◆ **REQUIRED ACTION**: Report every line of the records that contains the word "greater", copying each such line in full. Match case exactly.

:: EXTRACTED DATA ::

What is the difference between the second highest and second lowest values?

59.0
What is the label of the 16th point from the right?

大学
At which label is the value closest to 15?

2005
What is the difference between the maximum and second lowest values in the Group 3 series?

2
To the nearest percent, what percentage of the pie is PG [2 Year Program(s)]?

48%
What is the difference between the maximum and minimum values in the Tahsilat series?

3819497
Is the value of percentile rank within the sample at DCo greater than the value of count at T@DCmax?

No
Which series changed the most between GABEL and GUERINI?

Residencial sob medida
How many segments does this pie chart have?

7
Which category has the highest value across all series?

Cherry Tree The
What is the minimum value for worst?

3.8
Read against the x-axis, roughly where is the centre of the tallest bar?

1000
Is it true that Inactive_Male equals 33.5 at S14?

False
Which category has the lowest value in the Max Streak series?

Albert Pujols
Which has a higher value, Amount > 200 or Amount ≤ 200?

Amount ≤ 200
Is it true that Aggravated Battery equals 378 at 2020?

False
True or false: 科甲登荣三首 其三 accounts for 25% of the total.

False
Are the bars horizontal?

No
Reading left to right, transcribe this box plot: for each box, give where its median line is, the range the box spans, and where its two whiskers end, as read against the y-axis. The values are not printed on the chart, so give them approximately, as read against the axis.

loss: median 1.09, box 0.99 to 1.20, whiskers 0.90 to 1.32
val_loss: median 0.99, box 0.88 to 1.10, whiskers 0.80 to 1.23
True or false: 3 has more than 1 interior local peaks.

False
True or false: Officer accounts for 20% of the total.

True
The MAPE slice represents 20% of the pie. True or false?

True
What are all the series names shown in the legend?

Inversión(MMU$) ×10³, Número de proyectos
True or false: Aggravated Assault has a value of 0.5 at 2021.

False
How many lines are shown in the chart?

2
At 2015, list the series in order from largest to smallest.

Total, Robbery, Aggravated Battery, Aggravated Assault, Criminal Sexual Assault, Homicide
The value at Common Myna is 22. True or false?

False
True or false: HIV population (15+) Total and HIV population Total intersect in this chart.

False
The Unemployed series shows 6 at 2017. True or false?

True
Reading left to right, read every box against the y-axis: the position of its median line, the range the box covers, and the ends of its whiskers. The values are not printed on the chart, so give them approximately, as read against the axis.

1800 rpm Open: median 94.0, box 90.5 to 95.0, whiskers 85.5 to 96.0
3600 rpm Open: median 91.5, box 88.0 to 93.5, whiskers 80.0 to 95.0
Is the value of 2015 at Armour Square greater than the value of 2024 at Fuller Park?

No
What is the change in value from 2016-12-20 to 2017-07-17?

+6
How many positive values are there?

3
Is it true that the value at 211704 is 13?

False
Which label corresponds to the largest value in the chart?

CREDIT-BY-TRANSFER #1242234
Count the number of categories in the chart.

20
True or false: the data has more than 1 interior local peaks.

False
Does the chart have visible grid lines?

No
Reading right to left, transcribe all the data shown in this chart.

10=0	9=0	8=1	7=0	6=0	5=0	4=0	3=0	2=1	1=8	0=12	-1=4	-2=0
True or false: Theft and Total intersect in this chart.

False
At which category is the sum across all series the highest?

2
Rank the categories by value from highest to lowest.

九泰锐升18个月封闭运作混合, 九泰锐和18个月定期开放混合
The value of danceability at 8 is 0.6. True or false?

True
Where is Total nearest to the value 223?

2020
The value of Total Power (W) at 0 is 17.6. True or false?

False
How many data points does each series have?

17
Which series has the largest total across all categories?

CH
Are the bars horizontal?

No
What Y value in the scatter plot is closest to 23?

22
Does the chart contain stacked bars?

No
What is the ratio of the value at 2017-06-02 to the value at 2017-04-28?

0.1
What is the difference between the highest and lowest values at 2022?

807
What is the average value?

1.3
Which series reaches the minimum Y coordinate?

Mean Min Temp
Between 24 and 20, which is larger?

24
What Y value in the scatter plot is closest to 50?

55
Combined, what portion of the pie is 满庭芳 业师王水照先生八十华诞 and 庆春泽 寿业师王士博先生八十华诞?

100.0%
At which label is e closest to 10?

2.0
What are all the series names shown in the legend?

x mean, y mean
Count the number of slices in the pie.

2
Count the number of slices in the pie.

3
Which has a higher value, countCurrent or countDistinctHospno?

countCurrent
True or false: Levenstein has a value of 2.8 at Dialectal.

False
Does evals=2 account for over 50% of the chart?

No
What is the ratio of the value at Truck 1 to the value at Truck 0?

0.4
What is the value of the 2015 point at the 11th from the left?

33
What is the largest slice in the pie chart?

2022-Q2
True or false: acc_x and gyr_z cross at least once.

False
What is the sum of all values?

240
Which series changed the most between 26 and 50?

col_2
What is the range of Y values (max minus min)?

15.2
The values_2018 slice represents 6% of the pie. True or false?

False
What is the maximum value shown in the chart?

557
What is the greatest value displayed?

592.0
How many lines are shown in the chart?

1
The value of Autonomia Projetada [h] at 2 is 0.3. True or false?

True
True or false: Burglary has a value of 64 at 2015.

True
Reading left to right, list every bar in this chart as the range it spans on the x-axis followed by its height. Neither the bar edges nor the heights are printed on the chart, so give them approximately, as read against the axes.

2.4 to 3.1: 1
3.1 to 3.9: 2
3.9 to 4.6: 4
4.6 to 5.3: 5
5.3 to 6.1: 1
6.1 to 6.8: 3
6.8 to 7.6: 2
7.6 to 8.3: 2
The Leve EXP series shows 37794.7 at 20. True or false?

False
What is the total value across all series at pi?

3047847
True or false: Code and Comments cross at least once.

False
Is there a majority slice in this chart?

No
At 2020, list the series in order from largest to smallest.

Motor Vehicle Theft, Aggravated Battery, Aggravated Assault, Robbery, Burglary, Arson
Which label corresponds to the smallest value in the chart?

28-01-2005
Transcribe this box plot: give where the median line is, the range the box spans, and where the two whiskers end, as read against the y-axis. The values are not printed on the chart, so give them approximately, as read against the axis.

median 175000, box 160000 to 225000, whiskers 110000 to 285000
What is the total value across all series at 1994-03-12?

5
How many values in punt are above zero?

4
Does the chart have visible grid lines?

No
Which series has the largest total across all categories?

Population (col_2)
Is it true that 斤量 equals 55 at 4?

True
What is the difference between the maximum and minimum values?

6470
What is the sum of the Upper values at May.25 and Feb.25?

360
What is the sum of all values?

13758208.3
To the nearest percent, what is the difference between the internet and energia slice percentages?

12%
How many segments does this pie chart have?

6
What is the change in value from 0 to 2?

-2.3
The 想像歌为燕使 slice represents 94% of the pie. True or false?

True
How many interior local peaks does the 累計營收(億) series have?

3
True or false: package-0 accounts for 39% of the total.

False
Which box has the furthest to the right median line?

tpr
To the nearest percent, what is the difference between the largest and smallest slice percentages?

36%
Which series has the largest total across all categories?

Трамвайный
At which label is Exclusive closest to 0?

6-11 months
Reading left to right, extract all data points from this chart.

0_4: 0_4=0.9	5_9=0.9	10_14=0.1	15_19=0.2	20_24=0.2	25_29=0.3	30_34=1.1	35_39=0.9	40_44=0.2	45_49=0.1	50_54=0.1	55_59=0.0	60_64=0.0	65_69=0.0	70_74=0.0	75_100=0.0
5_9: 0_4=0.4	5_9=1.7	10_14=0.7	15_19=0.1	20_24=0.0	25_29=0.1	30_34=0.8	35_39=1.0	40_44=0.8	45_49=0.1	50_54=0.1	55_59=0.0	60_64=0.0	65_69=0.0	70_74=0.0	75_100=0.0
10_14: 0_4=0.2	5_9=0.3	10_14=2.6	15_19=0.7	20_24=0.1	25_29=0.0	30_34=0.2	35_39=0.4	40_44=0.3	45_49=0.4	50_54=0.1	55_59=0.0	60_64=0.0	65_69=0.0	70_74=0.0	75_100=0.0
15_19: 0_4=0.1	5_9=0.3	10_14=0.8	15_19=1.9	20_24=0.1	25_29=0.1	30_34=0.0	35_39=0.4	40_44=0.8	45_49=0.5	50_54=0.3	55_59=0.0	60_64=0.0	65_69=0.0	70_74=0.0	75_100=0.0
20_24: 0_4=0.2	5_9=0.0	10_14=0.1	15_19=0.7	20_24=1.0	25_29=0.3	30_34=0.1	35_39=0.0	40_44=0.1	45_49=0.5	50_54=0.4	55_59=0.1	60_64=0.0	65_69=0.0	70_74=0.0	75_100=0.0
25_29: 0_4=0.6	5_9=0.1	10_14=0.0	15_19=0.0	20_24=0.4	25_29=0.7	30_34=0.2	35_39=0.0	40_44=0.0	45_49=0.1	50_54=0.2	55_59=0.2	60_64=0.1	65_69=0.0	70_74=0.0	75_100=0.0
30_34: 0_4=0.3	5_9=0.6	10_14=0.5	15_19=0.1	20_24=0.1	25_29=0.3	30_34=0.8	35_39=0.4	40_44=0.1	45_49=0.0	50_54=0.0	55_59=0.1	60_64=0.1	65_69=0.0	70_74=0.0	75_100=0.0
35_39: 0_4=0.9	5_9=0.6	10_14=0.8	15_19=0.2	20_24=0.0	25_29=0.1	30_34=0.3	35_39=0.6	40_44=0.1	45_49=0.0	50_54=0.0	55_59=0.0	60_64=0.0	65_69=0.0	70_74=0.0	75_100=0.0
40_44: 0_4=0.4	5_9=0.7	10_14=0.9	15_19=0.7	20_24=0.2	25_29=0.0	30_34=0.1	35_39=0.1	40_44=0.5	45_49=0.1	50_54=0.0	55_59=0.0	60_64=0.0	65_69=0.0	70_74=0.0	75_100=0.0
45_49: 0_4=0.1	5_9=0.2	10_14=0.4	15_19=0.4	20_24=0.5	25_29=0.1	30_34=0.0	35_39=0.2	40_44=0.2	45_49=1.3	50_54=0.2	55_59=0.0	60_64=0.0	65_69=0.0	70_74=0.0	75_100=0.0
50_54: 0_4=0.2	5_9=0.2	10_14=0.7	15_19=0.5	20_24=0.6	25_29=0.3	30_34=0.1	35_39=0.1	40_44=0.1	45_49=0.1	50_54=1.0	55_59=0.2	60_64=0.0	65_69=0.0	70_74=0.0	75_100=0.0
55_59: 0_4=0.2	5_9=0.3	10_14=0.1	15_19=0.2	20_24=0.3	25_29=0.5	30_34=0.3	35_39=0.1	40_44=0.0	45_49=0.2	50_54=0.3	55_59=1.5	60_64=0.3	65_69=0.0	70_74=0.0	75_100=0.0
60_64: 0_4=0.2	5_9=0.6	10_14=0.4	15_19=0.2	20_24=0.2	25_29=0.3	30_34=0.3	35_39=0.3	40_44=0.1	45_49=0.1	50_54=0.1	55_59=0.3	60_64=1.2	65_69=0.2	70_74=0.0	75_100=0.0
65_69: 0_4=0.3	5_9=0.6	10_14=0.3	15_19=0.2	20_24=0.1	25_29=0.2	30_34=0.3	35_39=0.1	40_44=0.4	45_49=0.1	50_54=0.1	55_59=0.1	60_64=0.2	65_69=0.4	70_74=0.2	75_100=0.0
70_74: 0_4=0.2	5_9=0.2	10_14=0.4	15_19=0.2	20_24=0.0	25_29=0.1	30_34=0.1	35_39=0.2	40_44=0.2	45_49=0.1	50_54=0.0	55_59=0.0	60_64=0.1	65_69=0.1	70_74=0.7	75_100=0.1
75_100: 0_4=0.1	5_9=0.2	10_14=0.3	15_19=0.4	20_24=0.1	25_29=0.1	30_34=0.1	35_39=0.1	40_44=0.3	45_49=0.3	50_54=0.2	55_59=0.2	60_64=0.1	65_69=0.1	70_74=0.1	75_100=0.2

:::

◆ **RESPONSE TO THE TASK**:
Is the value of percentile rank within the sample at DCo greater than the value of count at T@DCmax?
Is the value of 2015 at Armour Square greater than the value of 2024 at Fuller Park?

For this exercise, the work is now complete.